Editorial November 15, 2003
Why do our political elected officials believe that the people are smart enough to elect them but are too dumb to write and enact initiative referenda themselves? The Island Watchdog Association spent considerable time and effort collecting the necessary signatures to create an initiative petition as provided for by the Middletown Town Charter. The Town Council vehemently opposed this proposal, asserted that the proponents had been deceitful in promoting the petition, and suggested that the voters were ignorant as to what they were signing.

The Town Solicitor has declared that the petition is improperly drafted and, if enacted, would "create many more problems than it will solve." So the Council unanimously voted against the petition and as President William Flynn said "will have to educate the people in order to defeat this legislation."

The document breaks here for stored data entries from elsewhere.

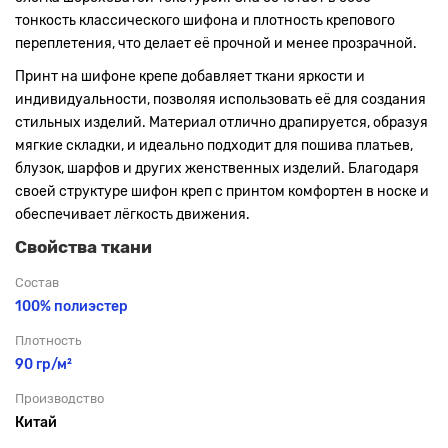
тонкость классического шифона и плотность крепового
переплетения, что делает её прочной и менее прозрачной.
Принт на шифоне крепе добавляет ткани яркости и
индивидуальности, позволяя использовать её для создания
стильных изделий. Материал отлично драпируется, образуя
мягкие складки, и идеально подходит для пошива платьев,
блузок, шарфов и других женственных изделий. Благодаря
своей структуре шифон креп с принтом комфортен в носке и
обеспечивает лёгкость движения.
Свойства ткани
Состав
100% полиэстер
Плотность
90 гр/м²
Производство
Китай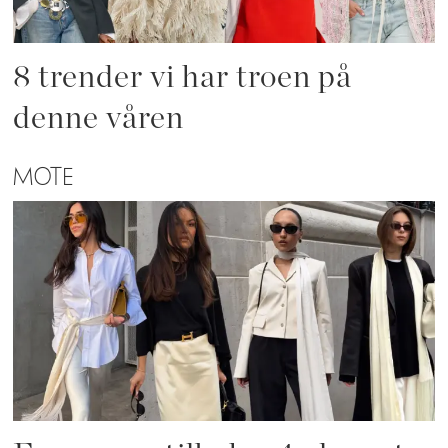
8 trender vi har troen på
denne våren
MOTE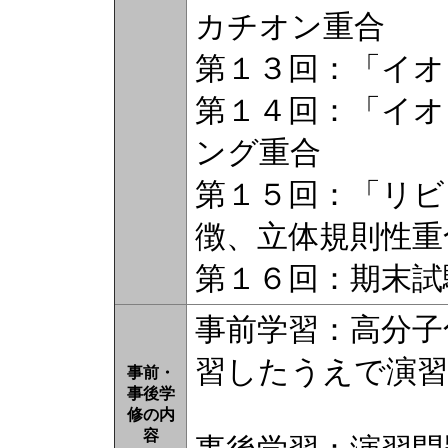
カチオン重合
第１３回：「イオ
第１４回：「イオ
ング重合
第１５回：「リビ
徴、立体規則性重
第１６回：期末試
事前学習：高分子
習したうえで演習
事前・
事後学
修の内
容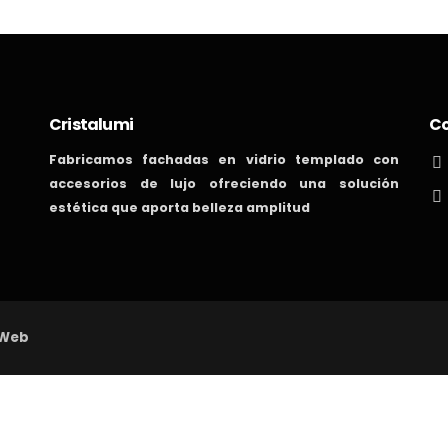
Cristalumi
C
Fabricamos fachadas en vidrio templado con
accesorios de lujo ofreciendo una solución
estética que aporta belleza amplitud
 Web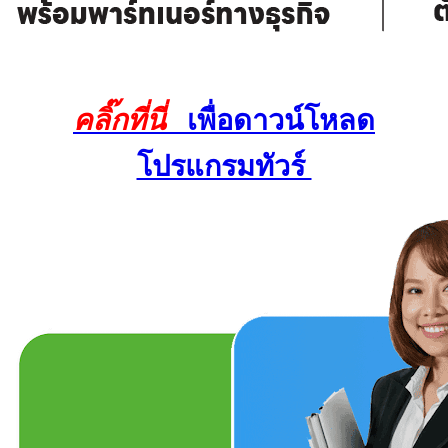
คลิ๊กที่นี่
เพื่อดาวน์โหลด
โปรแกรมทัวร์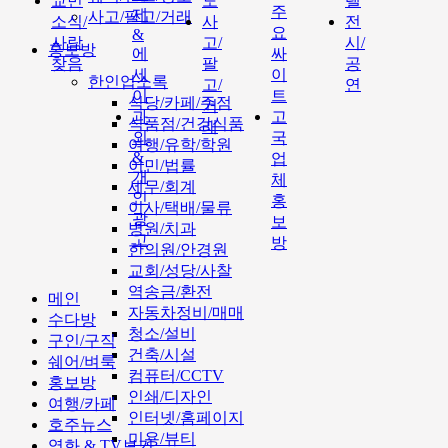
교민
도
텔
주
제
사고/팔고/거래
소식/
사
전
요
&
사람
고/
시/
홍보방
에
싸
찾음
팔
공
세
이
한인업소록
고/
연
이
트
식당/카페/주점
거
과
고
식품점/건강식품
래
외
국
여행/유학/학원
&
업
이민/법률
개
체
세무/회계
인
홍
이사/택배/물류
광
보
병원/치과
고
방
한의원/안경원
교회/성당/사찰
역송금/환전
메인
자동차정비/매매
수다방
청소/설비
구인/구직
건축/시설
쉐어/벼룩
컴퓨터/CCTV
홍보방
인쇄/디자인
여행/카페
인터넷/홈페이지
호주뉴스
미용/뷰티
영화 & TV보기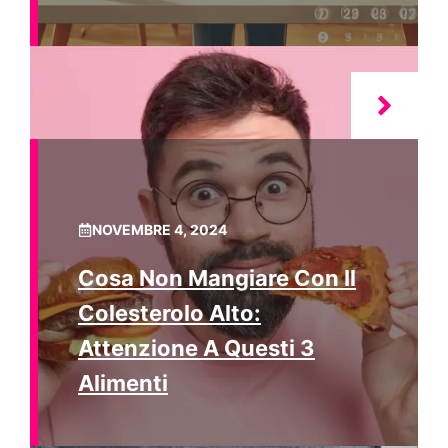
NOVEMBRE 4, 2024
Cosa Non Mangiare Con Il
Colesterolo Alto:
Attenzione A Questi 3
Alimenti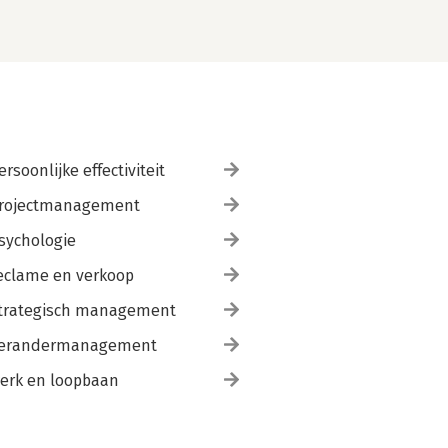
ersoonlijke effectiviteit
rojectmanagement
sychologie
eclame en verkoop
trategisch management
erandermanagement
erk en loopbaan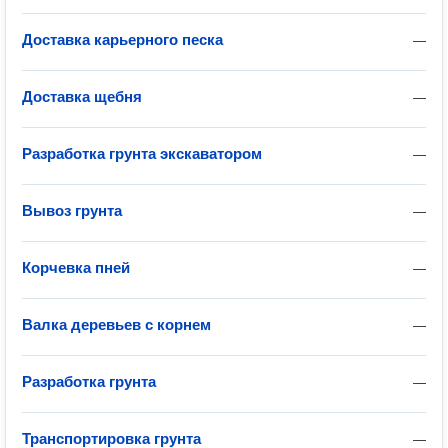
Доставка карьерного песка
—
Доставка щебня
—
Разработка грунта экскаватором
—
Вывоз грунта
—
Корчевка пней
—
Валка деревьев с корнем
—
Разработка грунта
—
Транспортировка грунта
—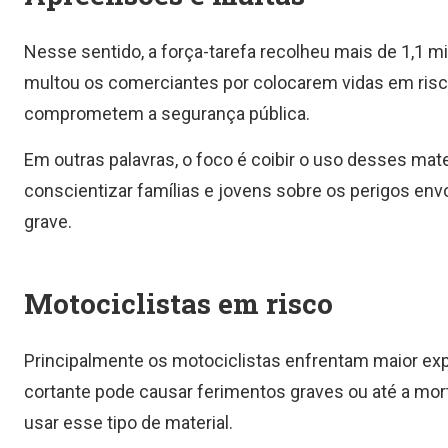
Nesse sentido, a força-tarefa recolheu mais de 1,1 m
multou os comerciantes por colocarem vidas em risco
comprometem a segurança pública.
Em outras palavras, o foco é coibir o uso desses ma
conscientizar famílias e jovens sobre os perigos en
grave.
Motociclistas em risco
Principalmente os motociclistas enfrentam maior exp
cortante pode causar ferimentos graves ou até a mor
usar esse tipo de material.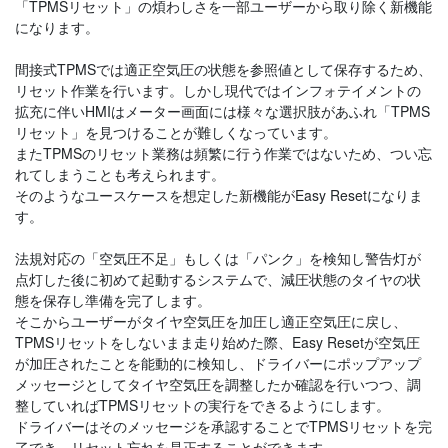
「TPMSリセット」の煩わしさを一部ユーザーから取り除く新機能
になります。
間接式TPMSでは適正空気圧の状態を参照値として保存するため、
リセット作業を行います。しかし現代ではインフォテイメントの
拡充に伴いHMIはメーター画面には様々な選択肢があふれ「TPMS
リセット」を見つけることが難しくなっています。
またTPMSのリセット業務は頻繁に行う作業ではないため、つい忘
れてしまうことも考えられます。
そのようなユースケースを想定した新機能がEasy Resetになりま
す。
法規対応の「空気圧不足」もしくは「パンク」を検知し警告灯が
点灯した後に初めて起動するシステムで、減圧状態のタイヤの状
態を保存し準備を完了します。
そこからユーザーがタイヤ空気圧を加圧し適正空気圧に戻し、
TPMSリセットをしないまま走り始めた際、Easy Resetが空気圧
が加圧されたことを能動的に検知し、ドライバーにポップアップ
メッセージとしてタイヤ空気圧を調整したか確認を行いつつ、調
整していればTPMSリセットの実行をできるようにします。
ドライバーはそのメッセージを承認することでTPMSリセットを完
了でき、リセット忘れを是正することができます。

This is not the only option that the Council could have pursued. The Town Council could have instructed the Solicitor to draft an alternative ordinance that would have been technically proper and not flawed. The Council then could have adopted this alternative ordinance thereby making it law immediately and thereby satisfying the wishes of the thousand citizens who had signed the petition.

While it is true that the adoption of an alternative ordinance would still require an election of the original petition as required by the Town Charter, that election would be a slam dunk. The voters would simply reject it since the alternative ordinance would be in place and presumingly doing what the citizens wanted. However, the Council's rejection of the petition without adopting an alternative now pits the current law against the "flawed initiative petition" in an election next year and the Council, as President Flynn says, must "educate" the people.